Required action 1: Condense the paragraph in the hallucinations write-up that begins "NPR’s John Hockenberry opened the evening" into two or three sentences, keeping its main facts.
Required action 2: List every speaker the hallucinations write-up names as having spoken from the Cooper Union stage in the past.

Page extract:
World Science Festival: Hallucinations with Oliver Sacks
Just around the corner from the head shops that line St. Marks Place, the Cooper Union still houses the very stage where the likes of Lincoln, Mark Twain, the leader of the Lakota Sioux, and Susan B. Anthony spoke to presumably packed houses about the most vital issues of their day. Peter Cooper envisioned a place where ideas and concerns could be discussed openly and without censorship. Cooper’s ingenuity is likewise evidenced in the physical building: he designed the first elevator shaft—cylindrical, assuming that would be more efficient—years before the invention of the elevator itself. It’s enough to make 1859 seem like the very pinnacle of innovation and open-minded discourse.
Fast-forward over 150 years to early November, where on a Friday night in New York City, some of the most interesting—and interested—minds were gathered together in that same Great Hall, to ponder the origins, purposes, and implications of hallucinating, guided by famed neurologist and storyteller Oliver Sacks.
NPR’s John Hockenberry opened the evening with great candor by sharing an account of a terrible car accident that occurred in his early 20’s. He’d had a hallucination of his own in the wreckage of that car—a vivid out of body experience—and has been wheelchair bound ever since. It was pure coincidence that Mr. Hockenberry, who hosted the evening’s proceedings, had such a personal connection to the subject matter, underscoring what we sometimes forget: our experiences and stories connect us to one another, and breathe life into facts and figures that might otherwise remain distant.

Data extracts:
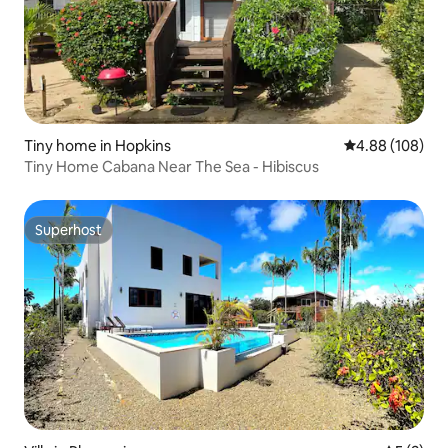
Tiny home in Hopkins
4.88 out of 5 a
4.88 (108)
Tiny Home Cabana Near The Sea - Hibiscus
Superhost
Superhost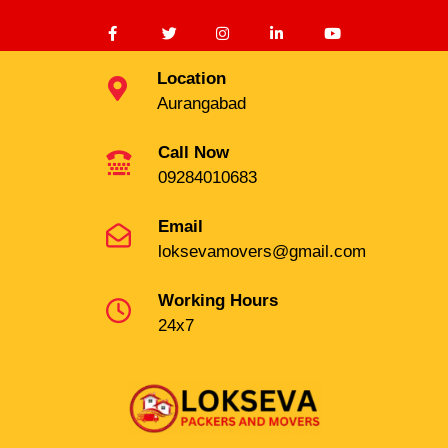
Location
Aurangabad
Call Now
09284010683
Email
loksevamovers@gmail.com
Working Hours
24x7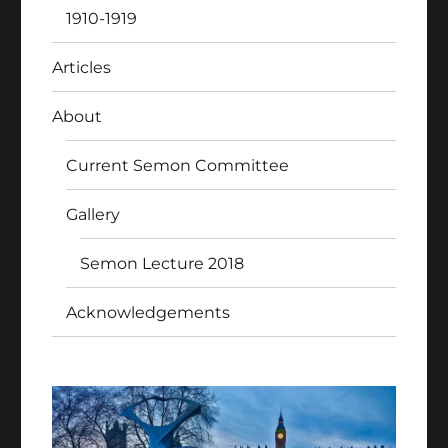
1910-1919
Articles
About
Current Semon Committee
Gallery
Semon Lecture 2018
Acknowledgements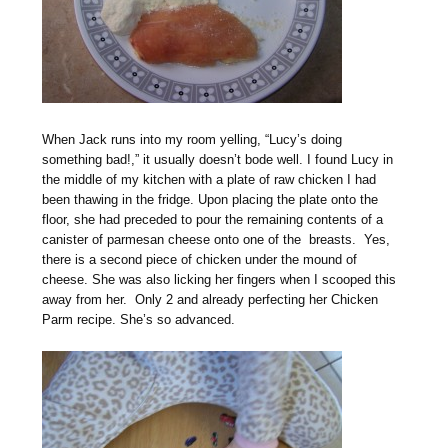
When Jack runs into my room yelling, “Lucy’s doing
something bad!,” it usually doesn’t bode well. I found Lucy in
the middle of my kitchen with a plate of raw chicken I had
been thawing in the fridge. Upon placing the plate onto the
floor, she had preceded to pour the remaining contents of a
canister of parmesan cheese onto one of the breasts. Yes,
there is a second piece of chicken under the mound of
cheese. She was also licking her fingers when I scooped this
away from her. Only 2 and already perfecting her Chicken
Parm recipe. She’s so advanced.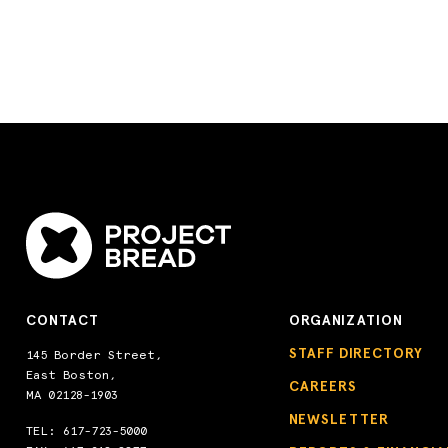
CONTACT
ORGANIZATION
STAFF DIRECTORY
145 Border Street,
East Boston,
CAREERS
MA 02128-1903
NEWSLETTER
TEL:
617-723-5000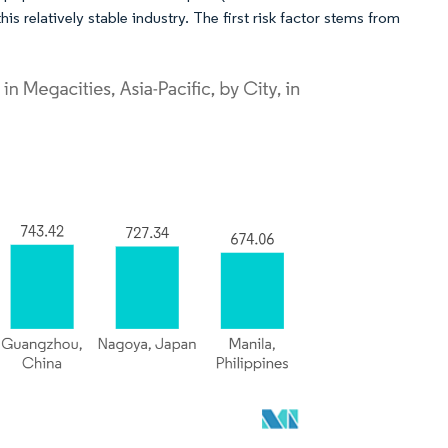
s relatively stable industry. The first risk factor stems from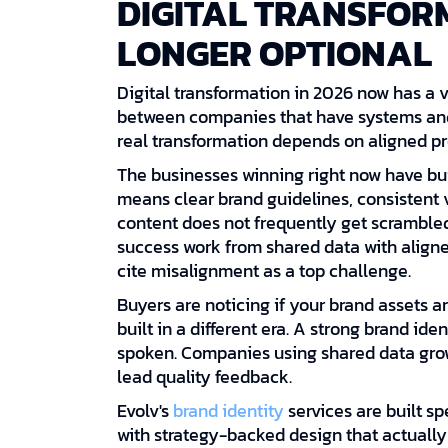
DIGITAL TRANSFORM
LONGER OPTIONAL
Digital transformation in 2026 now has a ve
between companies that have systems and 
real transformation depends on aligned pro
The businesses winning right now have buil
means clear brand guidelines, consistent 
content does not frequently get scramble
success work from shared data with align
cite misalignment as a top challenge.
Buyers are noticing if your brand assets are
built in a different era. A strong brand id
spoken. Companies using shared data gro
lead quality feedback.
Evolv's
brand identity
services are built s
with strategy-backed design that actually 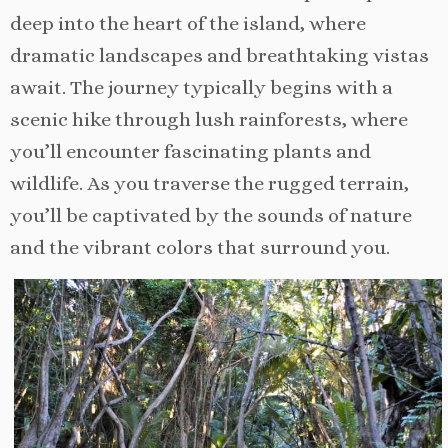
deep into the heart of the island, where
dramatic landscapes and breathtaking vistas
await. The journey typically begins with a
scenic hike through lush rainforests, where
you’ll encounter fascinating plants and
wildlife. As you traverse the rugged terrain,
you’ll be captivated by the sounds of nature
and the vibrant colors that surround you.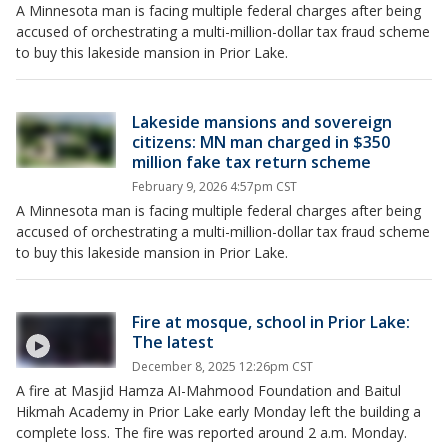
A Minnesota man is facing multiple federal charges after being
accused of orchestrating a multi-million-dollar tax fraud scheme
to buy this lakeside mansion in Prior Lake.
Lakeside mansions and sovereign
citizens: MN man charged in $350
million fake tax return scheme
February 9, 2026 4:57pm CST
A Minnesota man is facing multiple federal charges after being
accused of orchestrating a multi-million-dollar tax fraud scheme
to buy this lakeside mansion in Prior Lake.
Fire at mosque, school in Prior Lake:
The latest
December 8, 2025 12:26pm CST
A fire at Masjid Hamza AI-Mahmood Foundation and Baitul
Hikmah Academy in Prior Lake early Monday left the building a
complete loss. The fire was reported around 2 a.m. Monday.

Task response 1: NPR’s John Hockenberry, who hosted the evening, opened by recounting a terrible car accident in his early 20’s in which he had a vivid out-of-body hallucination in the wreckage; he has used a wheelchair ever since. His personal tie to the subject was pure coincidence, and it underscored how our experiences and stories connect us and bring distant facts and figures to life.

Task response 2:
- Lincoln
- Mark Twain
- the leader of the Lakota Sioux
- Susan B. Anthony